EXERCISE — Rewrite every line of the listing below as a JSON list of strings, one string per line and in the same order. Leave out blank lines.

======== GIVEN DATA ========

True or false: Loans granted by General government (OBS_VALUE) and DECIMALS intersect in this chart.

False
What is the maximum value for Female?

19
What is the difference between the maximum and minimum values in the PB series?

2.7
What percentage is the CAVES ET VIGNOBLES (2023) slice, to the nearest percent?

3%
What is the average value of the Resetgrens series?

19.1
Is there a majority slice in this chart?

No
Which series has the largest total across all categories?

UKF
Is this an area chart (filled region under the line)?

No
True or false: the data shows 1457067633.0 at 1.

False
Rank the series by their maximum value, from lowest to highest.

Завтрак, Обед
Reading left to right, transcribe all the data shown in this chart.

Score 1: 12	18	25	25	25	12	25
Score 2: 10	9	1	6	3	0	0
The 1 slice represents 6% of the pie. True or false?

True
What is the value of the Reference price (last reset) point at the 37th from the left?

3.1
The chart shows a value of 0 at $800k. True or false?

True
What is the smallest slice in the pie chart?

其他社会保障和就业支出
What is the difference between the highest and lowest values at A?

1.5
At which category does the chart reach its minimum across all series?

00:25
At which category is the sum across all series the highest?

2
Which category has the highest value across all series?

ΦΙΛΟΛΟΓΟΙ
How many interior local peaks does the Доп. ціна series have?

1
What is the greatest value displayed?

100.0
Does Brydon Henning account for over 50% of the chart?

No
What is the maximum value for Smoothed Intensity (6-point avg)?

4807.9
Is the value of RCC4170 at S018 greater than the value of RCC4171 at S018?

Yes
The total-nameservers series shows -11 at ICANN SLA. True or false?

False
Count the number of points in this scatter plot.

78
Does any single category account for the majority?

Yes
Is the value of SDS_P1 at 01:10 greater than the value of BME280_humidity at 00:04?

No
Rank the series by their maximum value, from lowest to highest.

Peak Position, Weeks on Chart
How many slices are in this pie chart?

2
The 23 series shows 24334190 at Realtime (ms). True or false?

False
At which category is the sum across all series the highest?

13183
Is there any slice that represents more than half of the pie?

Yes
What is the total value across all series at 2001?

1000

========

SOLUTION TO THIS TASK —
[
  "True or false: Loans granted by General government (OBS_VALUE) and DECIMALS intersect in this chart.",
  "False",
  "What is the maximum value for Female?",
  "19",
  "What is the difference between the maximum and minimum values in the PB series?",
  "2.7",
  "What percentage is the CAVES ET VIGNOBLES (2023) slice, to the nearest percent?",
  "3%",
  "What is the average value of the Resetgrens series?",
  "19.1",
  "Is there a majority slice in this chart?",
  "No",
  "Which series has the largest total across all categories?",
  "UKF",
  "Is this an area chart (filled region under the line)?",
  "No",
  "True or false: the data shows 1457067633.0 at 1.",
  "False",
  "Rank the series by their maximum value, from lowest to highest.",
  "Завтрак, Обед",
  "Reading left to right, transcribe all the data shown in this chart.",
  "Score 1: 12\t18\t25\t25\t25\t12\t25",
  "Score 2: 10\t9\t1\t6\t3\t0\t0",
  "The 1 slice represents 6% of the pie. True or false?",
  "True",
  "What is the value of the Reference price (last reset) point at the 37th from the left?",
  "3.1",
  "The chart shows a value of 0 at $800k. True or false?",
  "True",
  "What is the smallest slice in the pie chart?",
  "其他社会保障和就业支出",
  "What is the difference between the highest and lowest values at A?",
  "1.5",
  "At which category does the chart reach its minimum across all series?",
  "00:25",
  "At which category is the sum across all series the highest?",
  "2",
  "Which category has the highest value across all series?",
  "ΦΙΛΟΛΟΓΟΙ",
  "How many interior local peaks does the Доп. ціна series have?",
  "1",
  "What is the greatest value displayed?",
  "100.0",
  "Does Brydon Henning account for over 50% of the chart?",
  "No",
  "What is the maximum value for Smoothed Intensity (6-point avg)?",
  "4807.9",
  "Is the value of RCC4170 at S018 greater than the value of RCC4171 at S018?",
  "Yes",
  "The total-nameservers series shows -11 at ICANN SLA. True or false?",
  "False",
  "Count the number of points in this scatter plot.",
  "78",
  "Does any single category account for the majority?",
  "Yes",
  "Is the value of SDS_P1 at 01:10 greater than the value of BME280_humidity at 00:04?",
  "No",
  "Rank the series by their maximum value, from lowest to highest.",
  "Peak Position, Weeks on Chart",
  "How many slices are in this pie chart?",
  "2",
  "The 23 series shows 24334190 at Realtime (ms). True or false?",
  "False",
  "At which category is the sum across all series the highest?",
  "13183",
  "Is there any slice that represents more than half of the pie?",
  "Yes",
  "What is the total value across all series at 2001?",
  "1000"
]